RELATED TERMS: Ontology; Epistemology; Avant-garde movements; Critical Theory; Cultural Studies; Feminism - Material feminism; Multimodal research; Postmodernism; Poststructuralism; Psychogeography; Research methodologies; Theoretical practice; Historical materialism - Marxism; Critical thinking; Ethnomethodology; Affordances; Dissensus - Ranciere; Storyworld
In conducting research, a methodology guides the orientation of the research and frames the research question. Once these are decided, specific research methods are selected which generate the evidence (or the material outputs of practice in the case of practice-based research) to address the research question.

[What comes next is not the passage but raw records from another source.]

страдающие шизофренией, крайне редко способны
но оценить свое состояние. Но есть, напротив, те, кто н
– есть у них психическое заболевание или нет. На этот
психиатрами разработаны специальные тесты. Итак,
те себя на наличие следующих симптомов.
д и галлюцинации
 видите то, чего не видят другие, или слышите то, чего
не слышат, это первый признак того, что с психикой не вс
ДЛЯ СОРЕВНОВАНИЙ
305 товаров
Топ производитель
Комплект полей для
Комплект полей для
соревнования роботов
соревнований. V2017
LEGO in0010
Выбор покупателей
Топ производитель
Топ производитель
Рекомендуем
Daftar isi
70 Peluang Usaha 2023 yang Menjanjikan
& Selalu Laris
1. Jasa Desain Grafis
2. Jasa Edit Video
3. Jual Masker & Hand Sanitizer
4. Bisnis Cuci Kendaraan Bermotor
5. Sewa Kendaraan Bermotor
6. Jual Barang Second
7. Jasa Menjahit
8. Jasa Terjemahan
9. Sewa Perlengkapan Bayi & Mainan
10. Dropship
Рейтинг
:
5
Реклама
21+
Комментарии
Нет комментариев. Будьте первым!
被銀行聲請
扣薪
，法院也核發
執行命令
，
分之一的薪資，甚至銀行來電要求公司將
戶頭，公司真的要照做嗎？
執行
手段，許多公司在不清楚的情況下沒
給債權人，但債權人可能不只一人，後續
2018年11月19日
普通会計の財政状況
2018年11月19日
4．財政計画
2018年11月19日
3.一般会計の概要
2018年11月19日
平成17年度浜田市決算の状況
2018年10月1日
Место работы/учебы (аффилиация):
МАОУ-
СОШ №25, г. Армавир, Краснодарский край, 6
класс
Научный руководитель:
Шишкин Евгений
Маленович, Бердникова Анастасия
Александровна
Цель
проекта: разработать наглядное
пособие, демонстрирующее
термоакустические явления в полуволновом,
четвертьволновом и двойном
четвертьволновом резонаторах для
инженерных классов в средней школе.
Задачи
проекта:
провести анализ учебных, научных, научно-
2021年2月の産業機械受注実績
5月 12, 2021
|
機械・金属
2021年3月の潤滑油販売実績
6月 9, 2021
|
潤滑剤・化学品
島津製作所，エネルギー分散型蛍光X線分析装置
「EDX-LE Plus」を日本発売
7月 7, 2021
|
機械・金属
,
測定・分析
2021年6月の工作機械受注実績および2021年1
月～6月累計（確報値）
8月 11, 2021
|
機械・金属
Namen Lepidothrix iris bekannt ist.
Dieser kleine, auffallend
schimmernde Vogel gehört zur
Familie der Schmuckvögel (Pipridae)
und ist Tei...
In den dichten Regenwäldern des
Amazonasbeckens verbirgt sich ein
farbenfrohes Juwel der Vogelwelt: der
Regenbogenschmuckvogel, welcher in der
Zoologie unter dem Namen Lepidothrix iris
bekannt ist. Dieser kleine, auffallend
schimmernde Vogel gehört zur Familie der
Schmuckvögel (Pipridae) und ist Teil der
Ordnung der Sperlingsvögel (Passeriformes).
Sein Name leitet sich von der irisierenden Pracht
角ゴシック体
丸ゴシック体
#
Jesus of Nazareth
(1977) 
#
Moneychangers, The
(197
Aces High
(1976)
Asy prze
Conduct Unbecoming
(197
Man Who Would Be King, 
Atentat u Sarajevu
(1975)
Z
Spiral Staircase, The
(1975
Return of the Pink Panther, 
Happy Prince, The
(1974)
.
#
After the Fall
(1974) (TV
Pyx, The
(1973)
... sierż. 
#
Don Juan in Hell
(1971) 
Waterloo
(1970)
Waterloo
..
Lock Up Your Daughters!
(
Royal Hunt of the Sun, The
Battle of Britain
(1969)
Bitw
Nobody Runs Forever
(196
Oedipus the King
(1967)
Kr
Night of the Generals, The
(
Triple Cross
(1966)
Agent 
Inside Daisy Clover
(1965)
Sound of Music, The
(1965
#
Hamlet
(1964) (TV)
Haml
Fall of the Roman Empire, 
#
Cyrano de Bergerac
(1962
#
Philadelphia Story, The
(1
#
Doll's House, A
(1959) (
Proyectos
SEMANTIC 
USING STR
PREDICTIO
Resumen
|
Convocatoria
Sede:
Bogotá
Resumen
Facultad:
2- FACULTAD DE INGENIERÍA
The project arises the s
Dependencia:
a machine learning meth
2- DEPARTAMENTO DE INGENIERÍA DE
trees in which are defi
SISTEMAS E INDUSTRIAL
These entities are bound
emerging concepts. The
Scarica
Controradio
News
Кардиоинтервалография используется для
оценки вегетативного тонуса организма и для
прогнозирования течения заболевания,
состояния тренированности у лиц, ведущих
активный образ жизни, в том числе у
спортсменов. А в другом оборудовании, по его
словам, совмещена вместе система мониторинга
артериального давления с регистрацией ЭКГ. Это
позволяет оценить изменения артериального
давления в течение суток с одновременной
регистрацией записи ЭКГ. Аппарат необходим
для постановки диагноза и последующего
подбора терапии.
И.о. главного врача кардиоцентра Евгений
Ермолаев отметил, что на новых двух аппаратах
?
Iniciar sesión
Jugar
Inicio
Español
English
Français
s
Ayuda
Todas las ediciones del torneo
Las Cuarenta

In practice, matters are far less clear-cut than this division suggests. Adherence to a methodology both enables research to proceed and limits research, by establishing boundaries of what it is permissible to say. It is this adherence which, if it become too rigid or mechanistic, gives some research its ‘artificial’ or ‘limited’ feel. All research, to some extent, has to deal with mismatches between methods and methodology and with the limits imposed by a methodology and its methods.
A methodology, in order to proceed, requires certain ontological assumptions about what already exists, how it exists and how new existents may be discovered, as well as certain epistemological assumptions about what is already known, how it is known and how new knowledge can be produced.
A method a way of proceeding or doing something, i.e. a procedure, especially one that is systematic or regular; orderliness of thought or action. As methods, it refers to the techniques or arrangement of work for a particular field or subject.
A methodology is a system of methods, principles and theories used in a particular discipline. It is akin to a philosophy or an approach which holds the methods and theories together as a coherent system.
More narrowly, the term methodology may refer to the branch of philosophy concerned with the science of method.